PROBLEM TO SOLVE
Repeat the records exactly. Leave out the pictures.

[Machine-readable hardware designs]
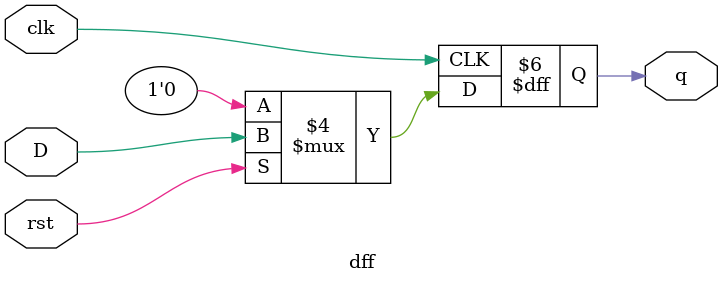
<source format=v>
module dff(D,clk,rst,q);
input D,clk,rst;
output reg q;

always @(posedge clk)

begin
if (rst==1'b0)
q<=1'b0;
else
q<=D;
end
endmodule
</source>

OUTPUT OF THE TASK
<source format=v>
module dff(D,clk,rst,q);
input D,clk,rst;
output reg q;

always @(posedge clk)

begin
if (rst==1'b0)
q<=1'b0;
else
q<=D;
end
endmodule
</source>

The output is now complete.